## [What is needed]
No pictures should appear in the copy; otherwise retype the entries exactly.
===== Record excerpts =====
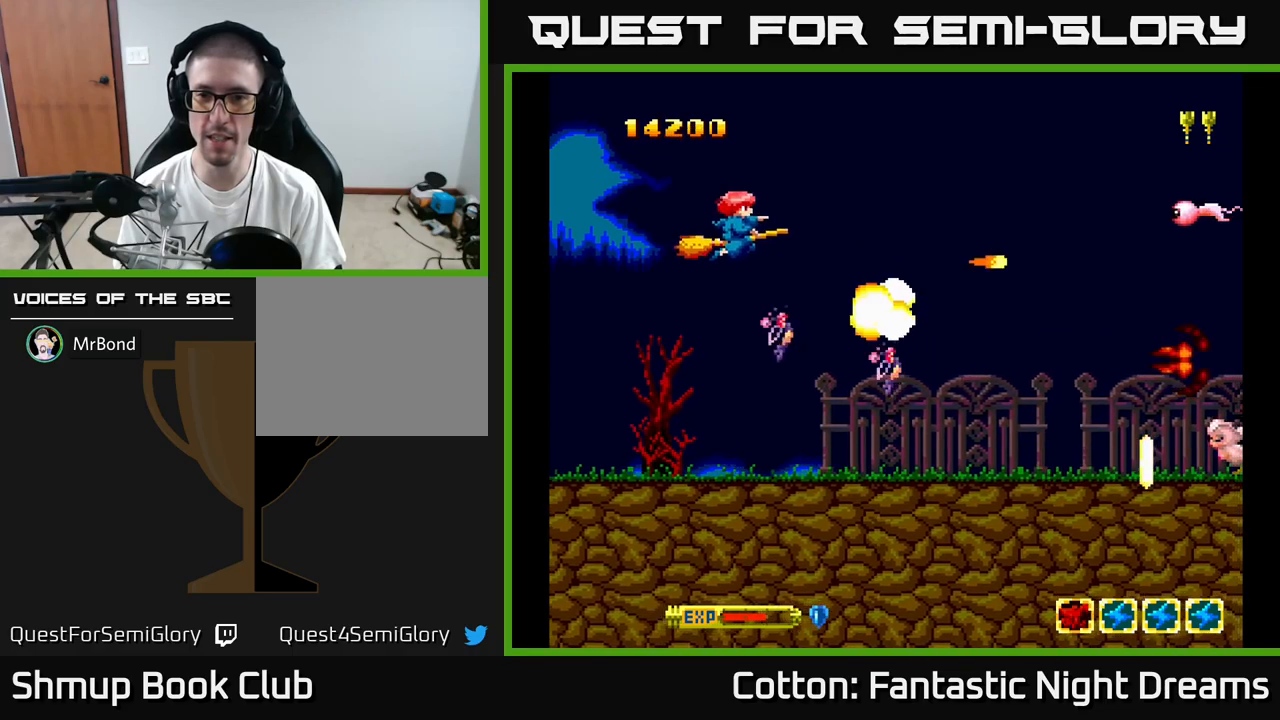
{"buttons": ["Y", "DPAD_DOWN"], "right_stick": "center", "events": [[100, "DPAD_UP", "up"], [333, "DPAD_DOWN", "down"], [350, "DPAD_RIGHT", "up"]]}
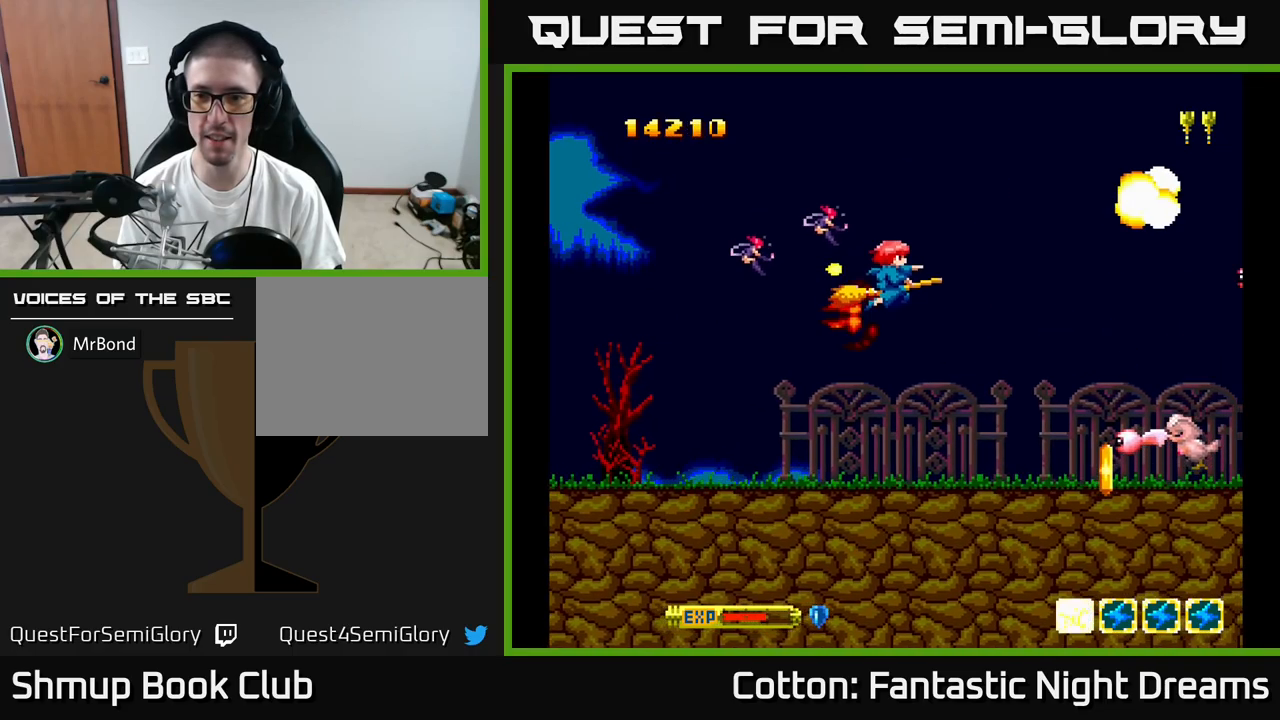
{"buttons": ["Y", "DPAD_DOWN"], "right_stick": "center", "events": [[17, "DPAD_RIGHT", "down"], [167, "B", "down"], [233, "DPAD_RIGHT", "up"], [300, "DPAD_LEFT", "down"], [400, "B", "up"], [467, "DPAD_LEFT", "up"]]}
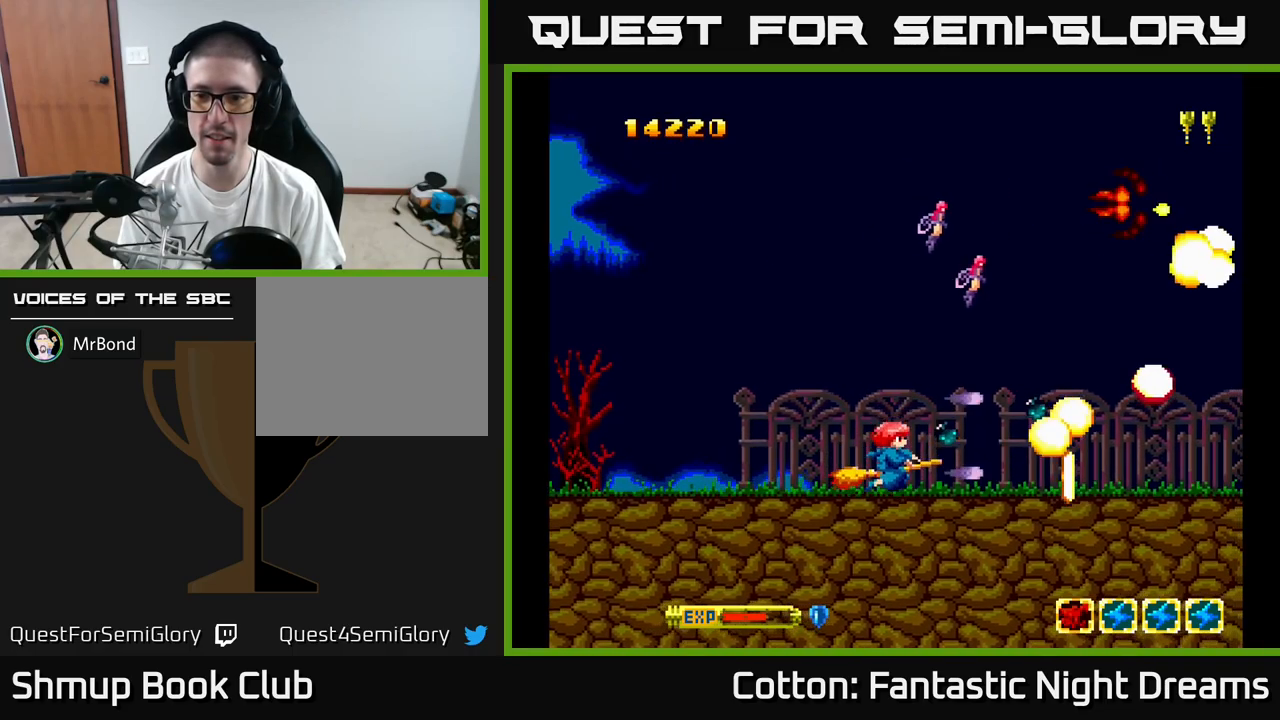
{"buttons": [], "right_stick": "center", "events": [[67, "DPAD_DOWN", "up"], [83, "DPAD_LEFT", "down"], [133, "DPAD_UP", "down"], [167, "DPAD_LEFT", "up"], [267, "Y", "up"], [467, "DPAD_UP", "up"]]}
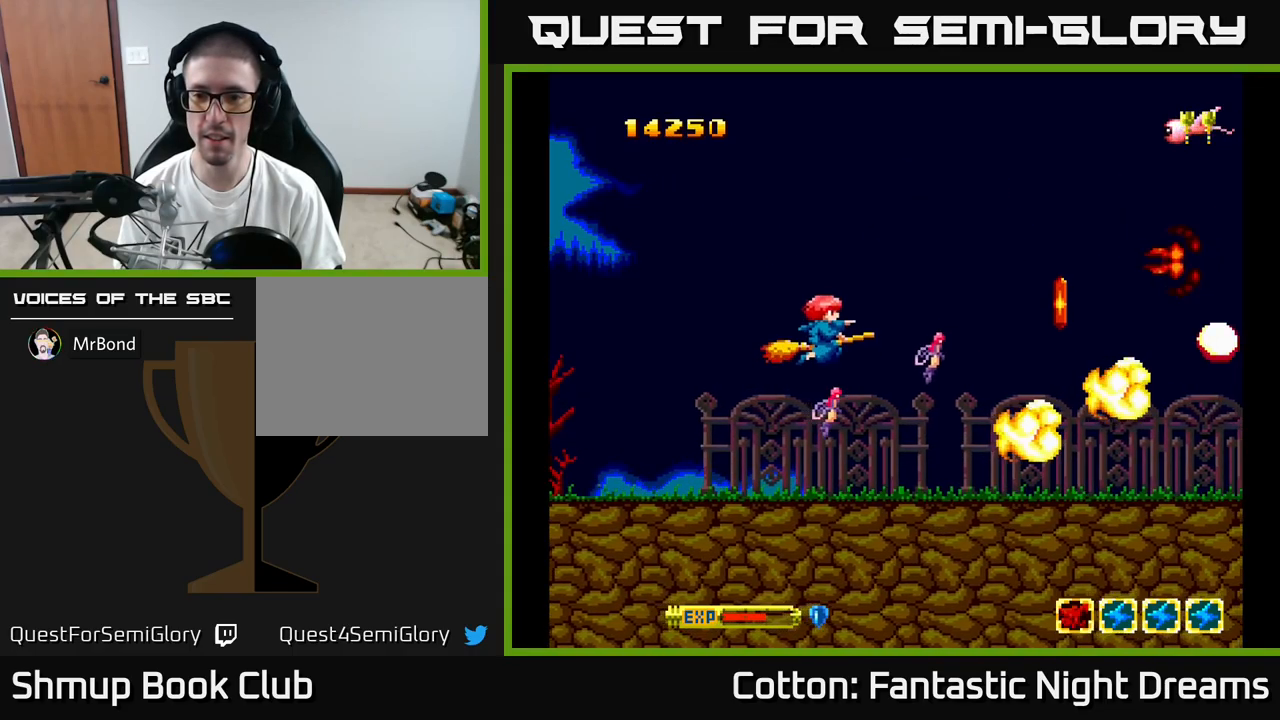
{"buttons": ["Y", "DPAD_UP"], "right_stick": "center"}
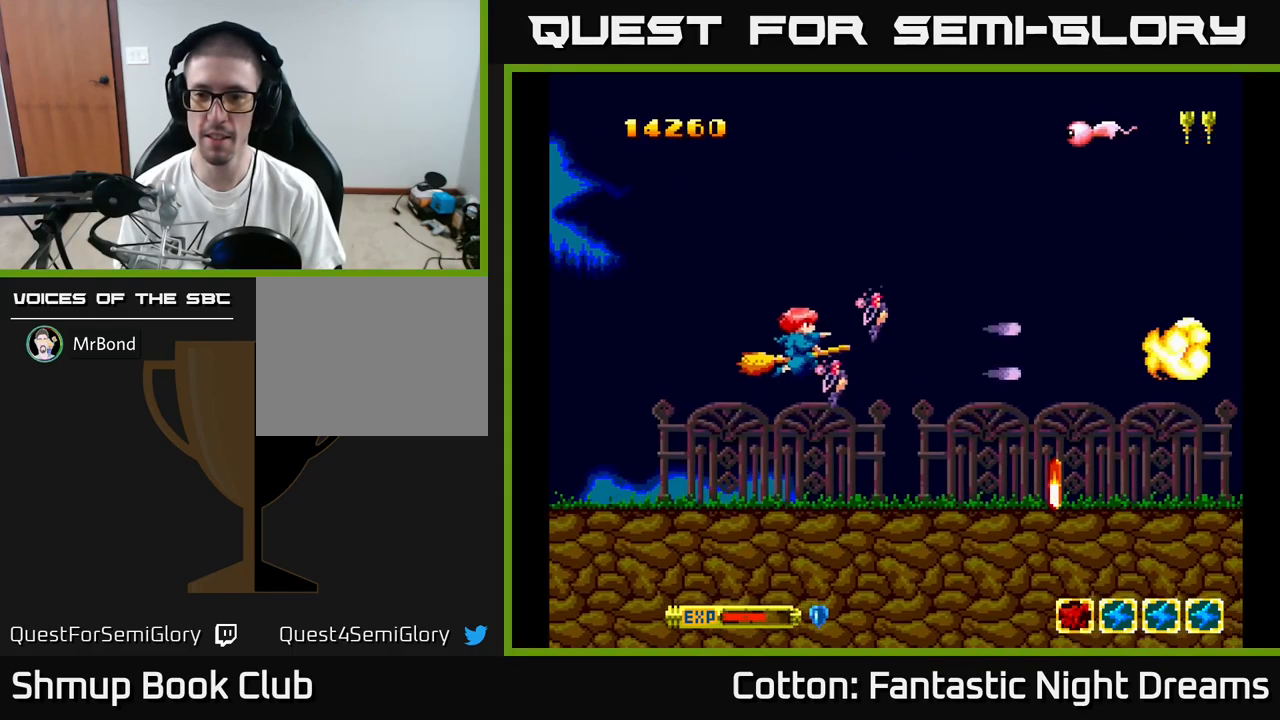
{"buttons": ["Y", "DPAD_UP"], "right_stick": "center", "events": []}
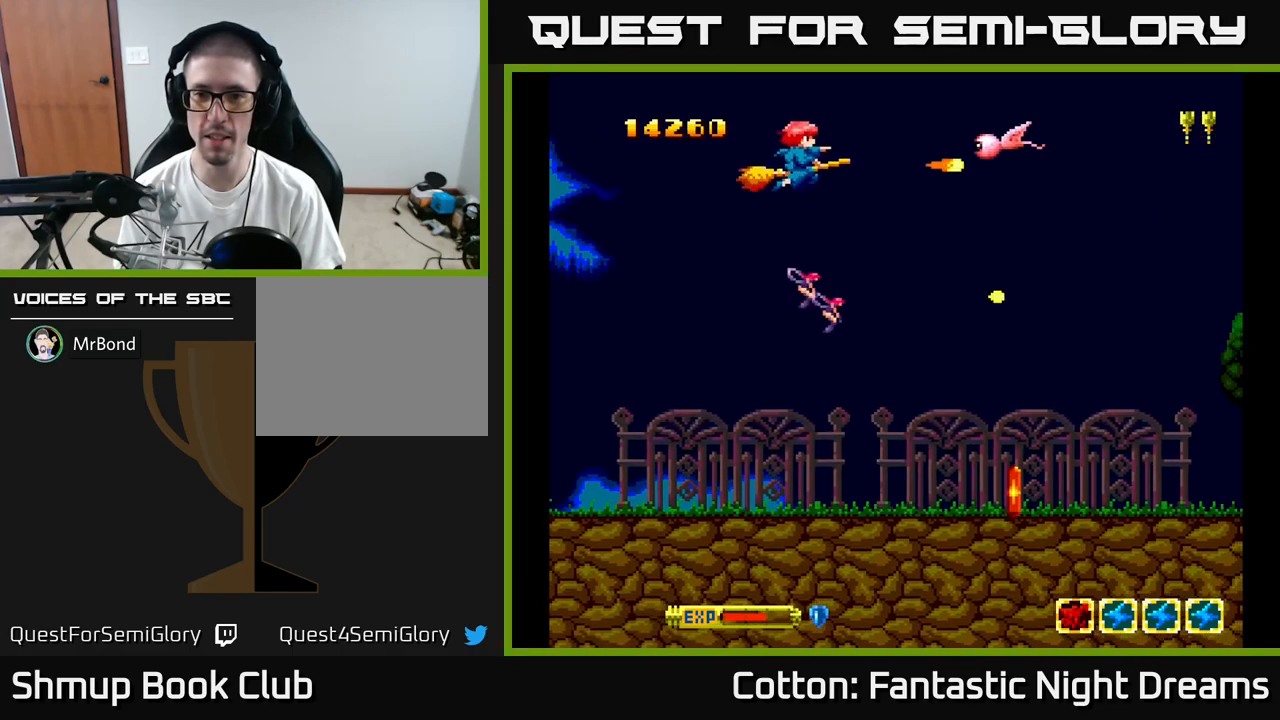
{"buttons": ["Y", "DPAD_DOWN", "DPAD_RIGHT"], "right_stick": "center", "events": [[67, "DPAD_UP", "up"], [100, "DPAD_DOWN", "down"], [183, "DPAD_RIGHT", "down"], [217, "DPAD_DOWN", "up"], [283, "DPAD_DOWN", "down"], [300, "DPAD_RIGHT", "up"], [367, "DPAD_LEFT", "down"], [417, "DPAD_LEFT", "up"], [483, "DPAD_RIGHT", "down"]]}
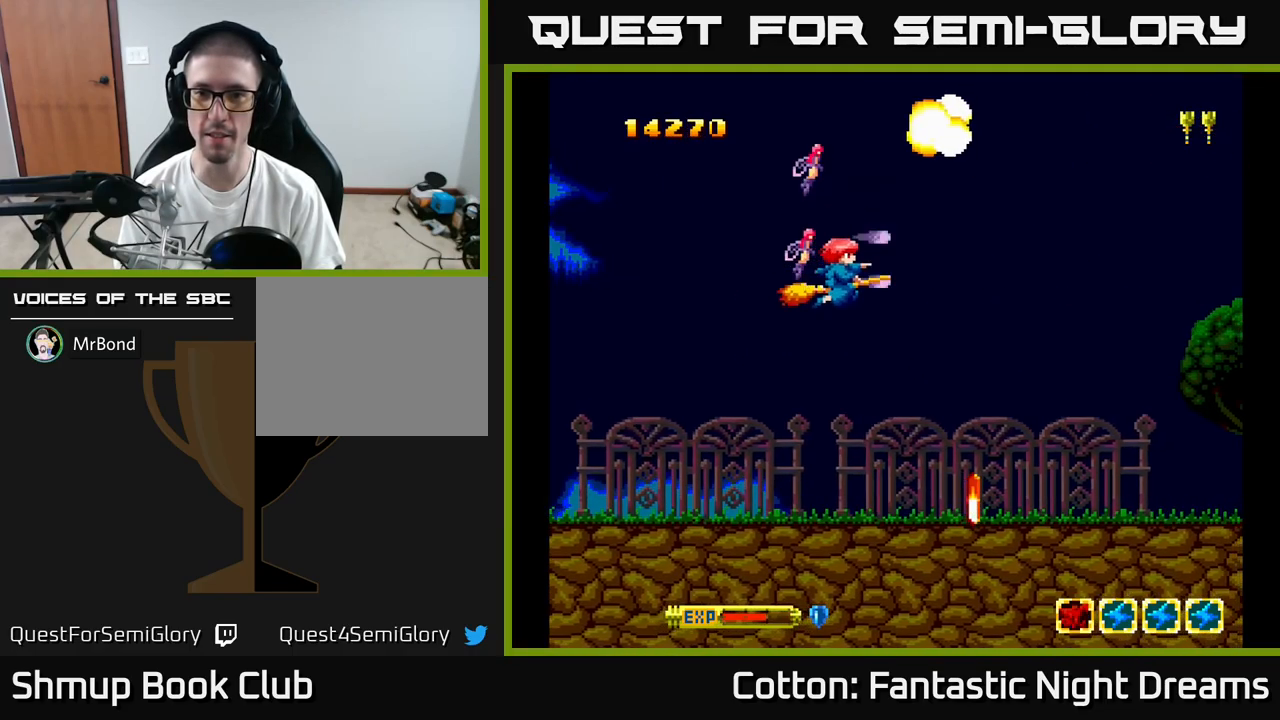
{"buttons": ["DPAD_DOWN"], "right_stick": "center", "events": [[100, "DPAD_RIGHT", "up"], [183, "Y", "up"]]}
=====
## [Response area]
{"buttons": ["Y", "DPAD_DOWN"], "right_stick": "center", "events": [[100, "DPAD_UP", "up"], [333, "DPAD_DOWN", "down"], [350, "DPAD_RIGHT", "up"]]}
{"buttons": ["Y", "DPAD_DOWN"], "right_stick": "center", "events": [[17, "DPAD_RIGHT", "down"], [167, "B", "down"], [233, "DPAD_RIGHT", "up"], [300, "DPAD_LEFT", "down"], [400, "B", "up"], [467, "DPAD_LEFT", "up"]]}
{"buttons": [], "right_stick": "center", "events": [[67, "DPAD_DOWN", "up"], [83, "DPAD_LEFT", "down"], [133, "DPAD_UP", "down"], [167, "DPAD_LEFT", "up"], [267, "Y", "up"], [467, "DPAD_UP", "up"]]}
{"buttons": ["Y", "DPAD_UP"], "right_stick": "center"}
{"buttons": ["Y", "DPAD_UP"], "right_stick": "center", "events": []}
{"buttons": ["Y", "DPAD_DOWN", "DPAD_RIGHT"], "right_stick": "center", "events": [[67, "DPAD_UP", "up"], [100, "DPAD_DOWN", "down"], [183, "DPAD_RIGHT", "down"], [217, "DPAD_DOWN", "up"], [283, "DPAD_DOWN", "down"], [300, "DPAD_RIGHT", "up"], [367, "DPAD_LEFT", "down"], [417, "DPAD_LEFT", "up"], [483, "DPAD_RIGHT", "down"]]}
{"buttons": ["DPAD_DOWN"], "right_stick": "center", "events": [[100, "DPAD_RIGHT", "up"], [183, "Y", "up"]]}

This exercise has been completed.